A little too quickly, for fellow leader Tyrone Ellis.
“Rome” at one point planned to kill Derry, who he said had gone straight to Ellis’ heroin suppliers in Paterson.
Mykal was involved in just about every aspect of the business, according to the hundreds of mention in the complaint.
He advises the younger members to keep their emotions in check, although he is known to lose his temper at times.
“Hell yeah I punched her in her face and I smacked her,” Derry says in one phone conversation, telling someone how he hit pregnant girlfriend Spellman. “I wasn’t (expletive) with that (expletive) ’cause she talked too much, and played mad different sides.”
He also saw himself as a mentor for the younger gang members, telling them how to save and pool their profits so they could buy more heroin at lower prices.
* * *
While the FBI was listening in on the drug enterprise, Atlantic City police were conducting their own investigations.
On Nov. 15, they overlapped when an Atlantic City Vice officer working undercover bought a bundle of heroin — 50 bags — from Kareem Young, identified as a Dirty Blok dealer.
“Yo, I got the best dope in town,” Young says.
* * *
Mykal Derry was big on quality. There were more than 27 stamps — or brands — identified during the investigation, with names like Total Recall, Die Hard, Dark Knight and Uptown.
He stopped using one supplier who got bad reviews from his customers.
“This not the same (stuff) at all,” one text said. “Its all (expletive) muddy.”

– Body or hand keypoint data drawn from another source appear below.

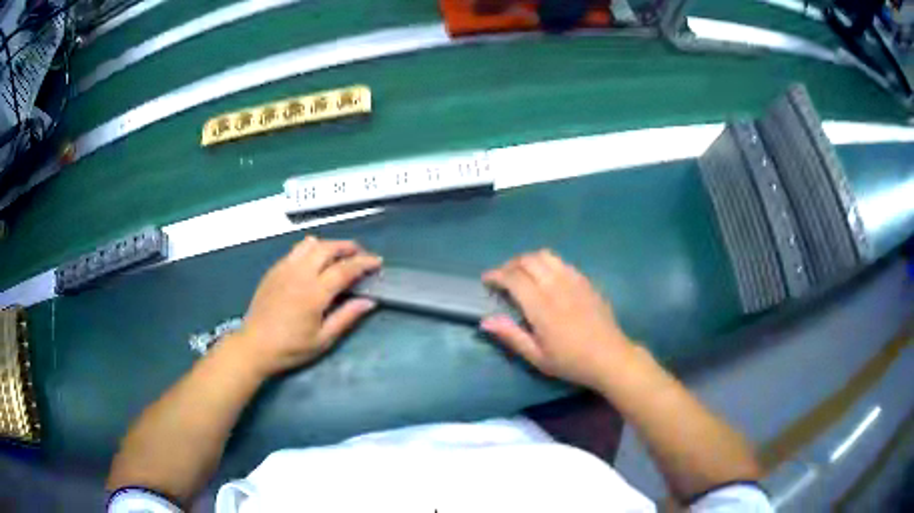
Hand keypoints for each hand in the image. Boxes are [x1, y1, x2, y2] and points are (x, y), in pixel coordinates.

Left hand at [232, 236, 381, 376]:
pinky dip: (310, 249)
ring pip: (310, 244)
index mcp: (314, 292)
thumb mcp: (323, 339)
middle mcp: (300, 274)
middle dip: (347, 247)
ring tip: (338, 254)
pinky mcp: (274, 270)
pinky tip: (313, 261)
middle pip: (327, 248)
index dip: (364, 263)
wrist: (254, 346)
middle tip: (360, 254)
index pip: (345, 269)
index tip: (377, 262)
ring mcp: (284, 269)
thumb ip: (346, 317)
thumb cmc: (291, 348)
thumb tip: (369, 301)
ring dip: (328, 245)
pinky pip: (295, 250)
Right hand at [481, 249, 634, 390]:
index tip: (486, 280)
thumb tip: (485, 320)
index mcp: (542, 306)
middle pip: (528, 260)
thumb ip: (511, 335)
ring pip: (546, 256)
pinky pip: (562, 262)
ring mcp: (574, 280)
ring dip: (529, 260)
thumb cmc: (571, 362)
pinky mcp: (586, 280)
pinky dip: (547, 264)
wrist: (610, 357)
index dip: (496, 275)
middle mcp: (556, 286)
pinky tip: (547, 279)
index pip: (514, 278)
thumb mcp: (537, 357)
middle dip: (510, 264)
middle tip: (503, 278)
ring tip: (523, 274)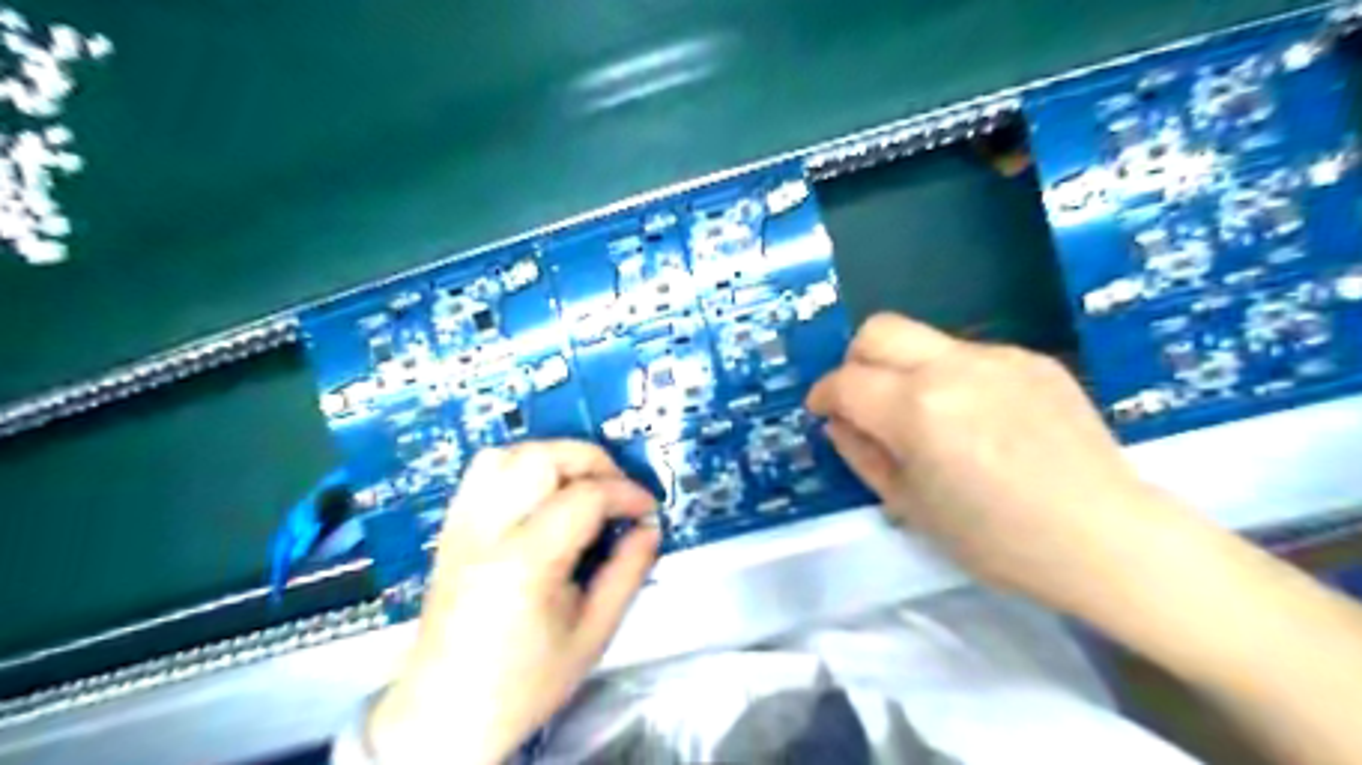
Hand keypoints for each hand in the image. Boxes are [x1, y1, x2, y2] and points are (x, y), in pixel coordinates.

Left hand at [361, 440, 659, 761]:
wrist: (446, 714)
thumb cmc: (525, 682)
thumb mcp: (593, 634)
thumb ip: (627, 572)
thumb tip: (650, 528)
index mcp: (524, 562)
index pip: (585, 497)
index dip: (627, 494)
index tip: (648, 510)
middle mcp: (487, 530)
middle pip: (542, 457)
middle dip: (592, 461)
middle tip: (618, 491)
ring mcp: (462, 525)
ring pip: (508, 454)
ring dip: (554, 458)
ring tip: (581, 486)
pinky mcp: (451, 528)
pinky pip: (483, 472)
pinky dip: (521, 466)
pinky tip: (542, 494)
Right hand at [805, 309, 1194, 608]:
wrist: (1105, 537)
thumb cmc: (997, 539)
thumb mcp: (910, 507)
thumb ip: (862, 454)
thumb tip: (840, 422)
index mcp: (916, 409)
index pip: (846, 380)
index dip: (824, 395)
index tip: (824, 412)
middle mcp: (951, 367)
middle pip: (879, 330)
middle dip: (856, 360)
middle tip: (864, 401)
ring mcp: (997, 357)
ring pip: (925, 340)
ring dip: (907, 370)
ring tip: (930, 418)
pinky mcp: (1033, 359)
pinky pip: (970, 355)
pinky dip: (953, 378)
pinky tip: (979, 419)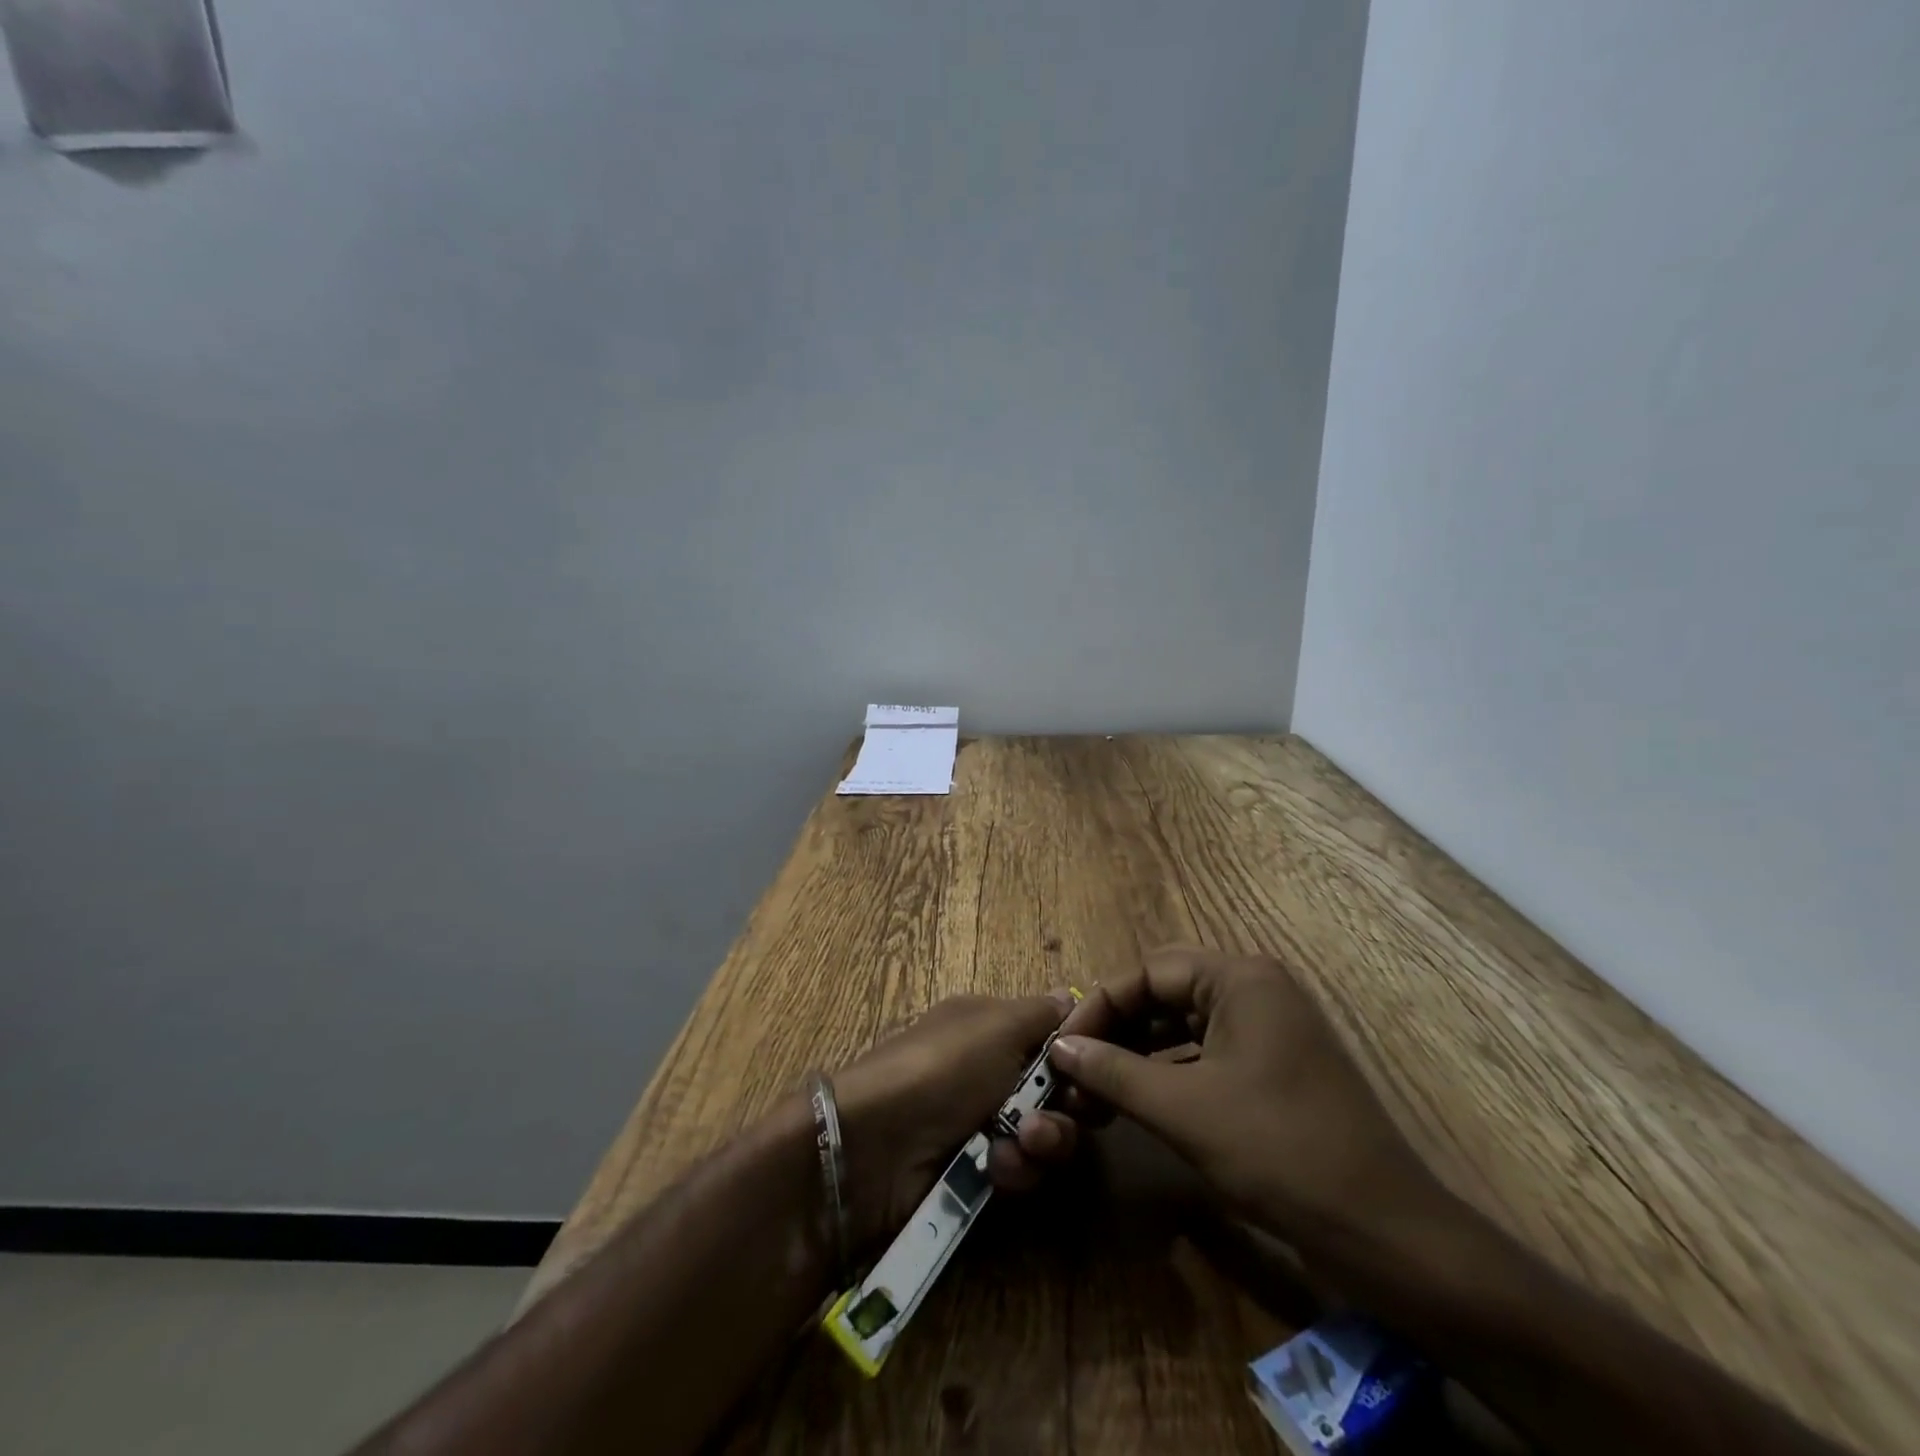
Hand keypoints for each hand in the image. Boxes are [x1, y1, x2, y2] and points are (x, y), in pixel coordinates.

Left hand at [832, 991, 1080, 1246]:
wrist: (876, 1145)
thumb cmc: (943, 1068)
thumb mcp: (997, 1025)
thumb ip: (1042, 1013)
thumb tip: (1070, 996)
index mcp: (991, 1026)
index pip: (1053, 1039)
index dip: (1079, 1056)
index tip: (1094, 1069)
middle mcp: (991, 1070)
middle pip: (1057, 1092)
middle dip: (1067, 1108)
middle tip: (1058, 1113)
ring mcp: (982, 1123)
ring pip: (1044, 1137)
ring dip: (1042, 1143)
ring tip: (1019, 1145)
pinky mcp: (975, 1172)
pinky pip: (1019, 1171)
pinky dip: (1013, 1170)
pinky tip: (994, 1168)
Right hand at [1049, 947, 1450, 1260]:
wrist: (1385, 1233)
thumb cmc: (1278, 1151)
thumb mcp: (1183, 1109)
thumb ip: (1112, 1071)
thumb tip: (1058, 1048)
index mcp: (1240, 977)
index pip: (1148, 972)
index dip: (1098, 1007)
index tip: (1061, 1048)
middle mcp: (1256, 988)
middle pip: (1165, 994)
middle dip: (1116, 1030)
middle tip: (1075, 1068)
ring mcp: (1270, 1026)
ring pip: (1184, 1025)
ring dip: (1138, 1053)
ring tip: (1097, 1091)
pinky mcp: (1275, 1065)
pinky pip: (1207, 1052)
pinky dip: (1169, 1072)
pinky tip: (1139, 1101)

The person then texted a few minutes later: “The (stuff) I just got doesn’t dissolve. Lol it doesn’t even mix.”
Testers were used to make sure the product was good, with different ratings depending upon whether the heroin was snorted or injected.
“They lovin’ the Total, you heard,” Ellis tells Mykal Derry in one phone call.
“Oh, the Total bringing it back?” he replies, asking about buyers returning.
“Hell yeah, (expletive) that Uptown (stuff),” Ellis says.
* * *
Atlantic City police kept up their investigations. On Feb. 4, Young was among 21 arrested in a drug sweep.
Investigators also used their information to make arrests during the months-long investigation, picking up “facilitator” Rashada Allen with a gun the complaint alleges Mykal Derry had purchased and was planning to pick up. Allen also allegedly lived with her mother while allowing the gang to use her Stanley Holmes apartment.
* * *
“Man, I just lost $1,800, man,” Derry tells a friend in one intercepted conversation. “Shada (Allen) got booked, you heard?”
He then says she was found with a .40-caliber semiautomatic handgun that she was bringing to him. So he’s out that money, along with the bail.
“I’m gonna rape that (expletive) when she get out, dog,” he says in an Oct. 9, 2012 phone call, the complaint says.
But in a text to Allen later that night, Mykal tells her, “I love you cuz dnt even worry ... Allah iz with us.”
Derry had his own bail bondsman, who allegedly worked mainly for drugs.
Identified only as PJL of Rapid Bail Bonds in Atlantic City, he may have also done more than set up payments to free members.
When getting one female associate out of jail, he tells Derry things depend on “if somebody can make a (expletive) pay stub for her. She ain’t work.”
He then adds: “But I didn’t tell you to do that.”
Women were mainly used to buy things and provide their apartments as places to store and distribute drugs, and sometimes hide things such as a ballistics vest and weapons.
He also kept rivals in check, even ordering shootings and killings, the charges allege. Although, he would be careful to keep himself away from the violence.
Then, the day after James’ killing, both he and his brother were arrested.
At their first appearance, Malik Derry attempted to clear his older brother and alleged gang leader.
“I have an affidavit I wrote,” he told the judge, holding up a folded piece of lined, yellow paper.
The judge tells him that is not for this day, and to tell his lawyer, when he gets one.
“I was just letting him go,” the younger Derry explained. “He’s got nothing to do with nothing.”
Beside him, his brother nodded his head, but said nothing.
“Not too much talkin’ bro.”
Advice the complaint seems to show Mykal Derry didn’t always take.